Aim of the task » Which lines have the string "scroll"? Copy all of them from the entries below.

Supplied information »
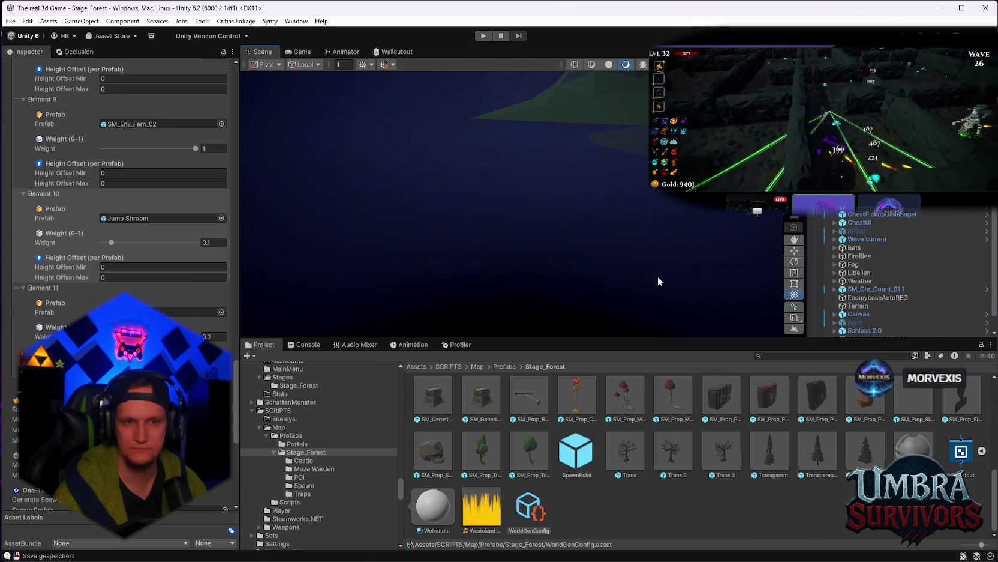
left_click_drag(567, 337, 567, 394)
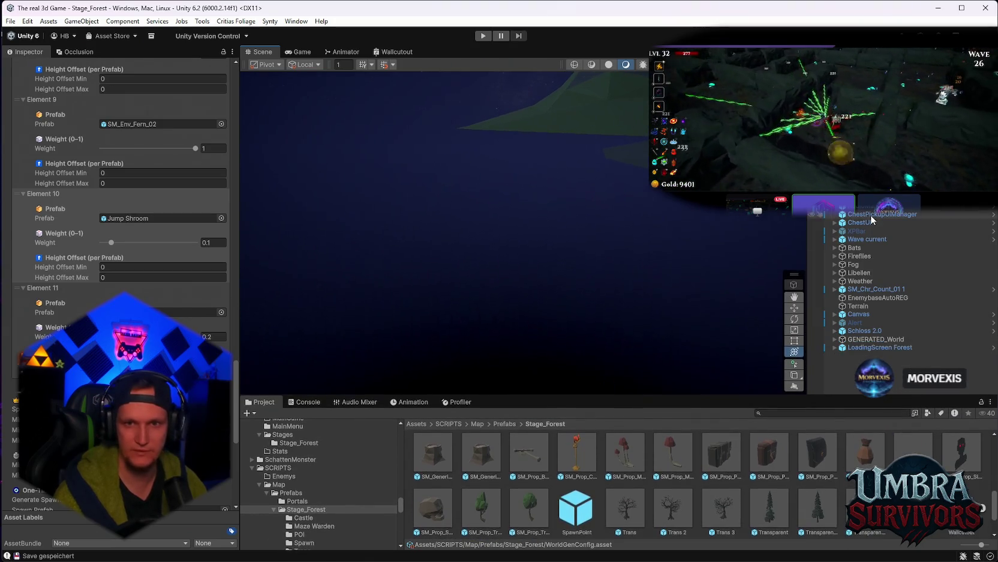
left_click(617, 164)
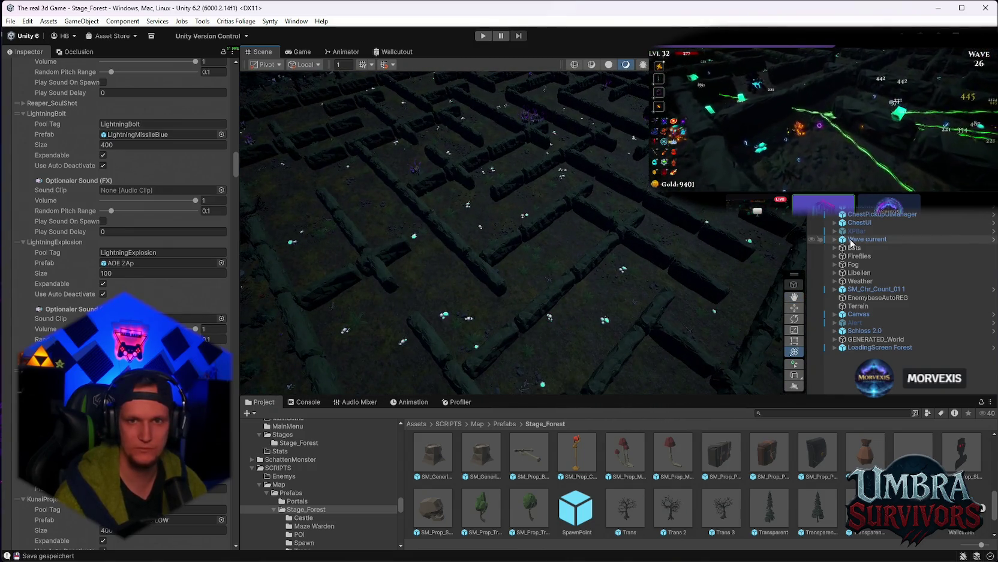
Run Generate World from the WorldGen Map Generator's menu and tilt the view across the new maze.
left_click(301, 139)
left_click(232, 145)
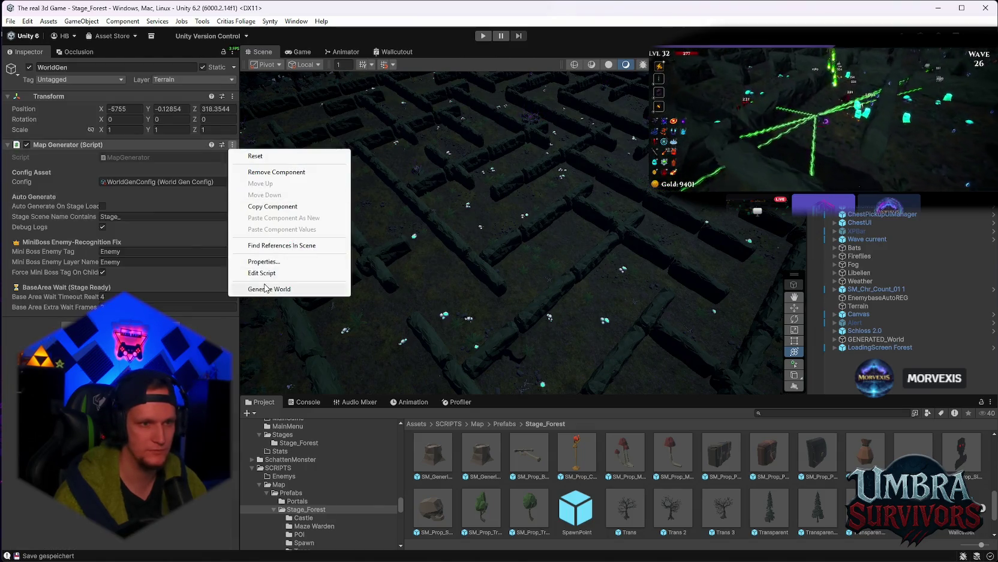
left_click(327, 290)
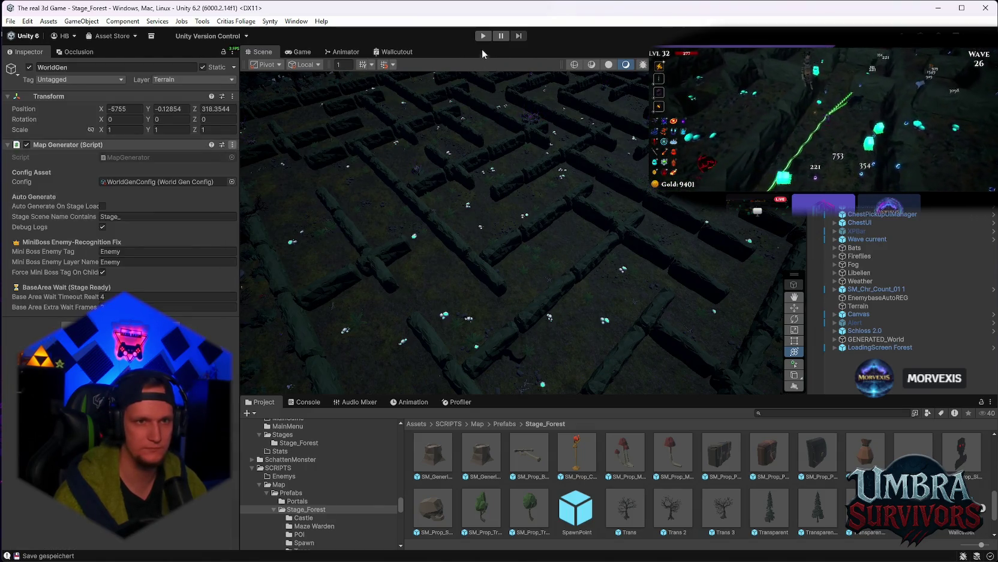
scroll(478, 211, "down", 5)
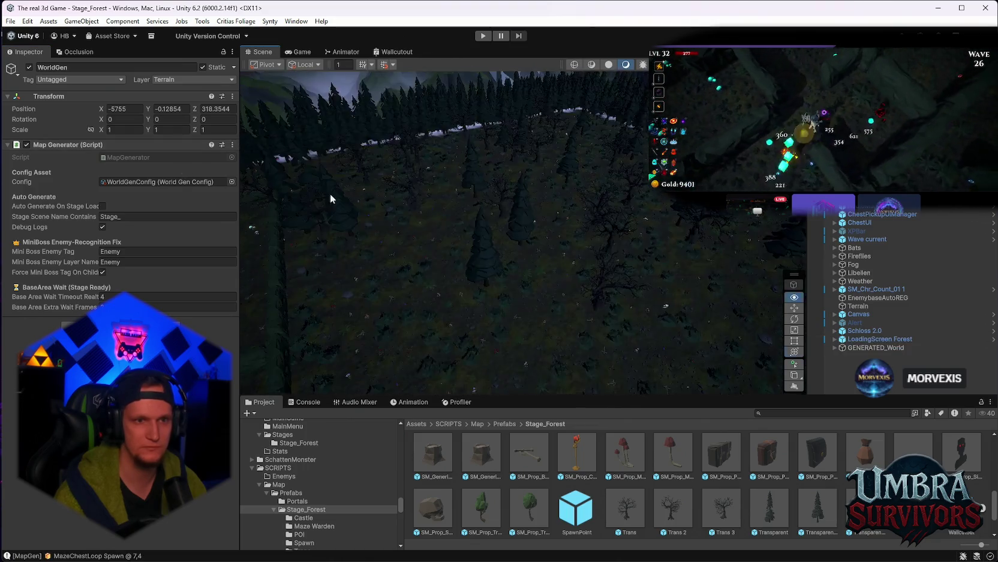
scroll(541, 287, "up", 5)
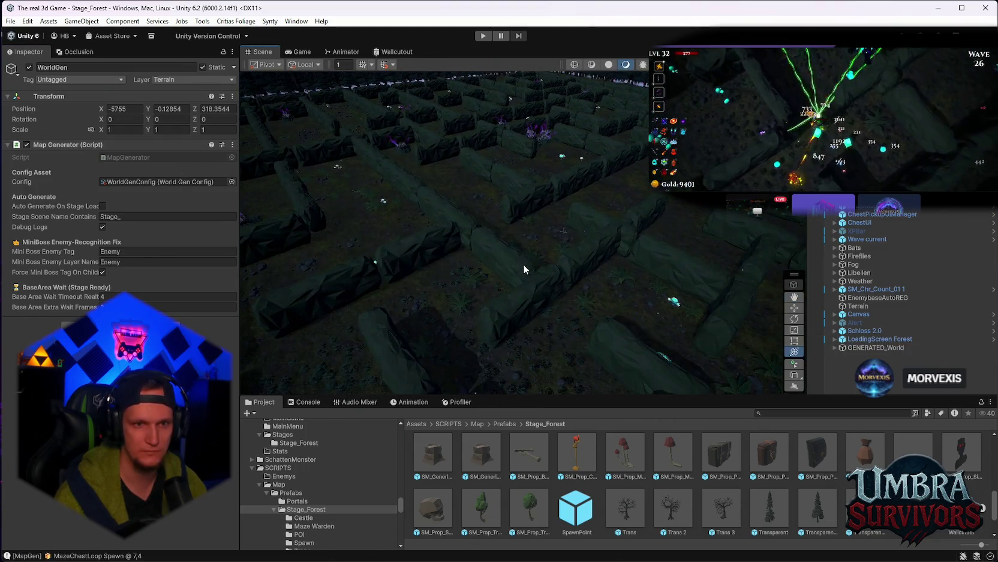
scroll(503, 248, "up", 5)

Solution for this task »
scroll(478, 211, "down", 5)
scroll(541, 287, "up", 5)
scroll(503, 248, "up", 5)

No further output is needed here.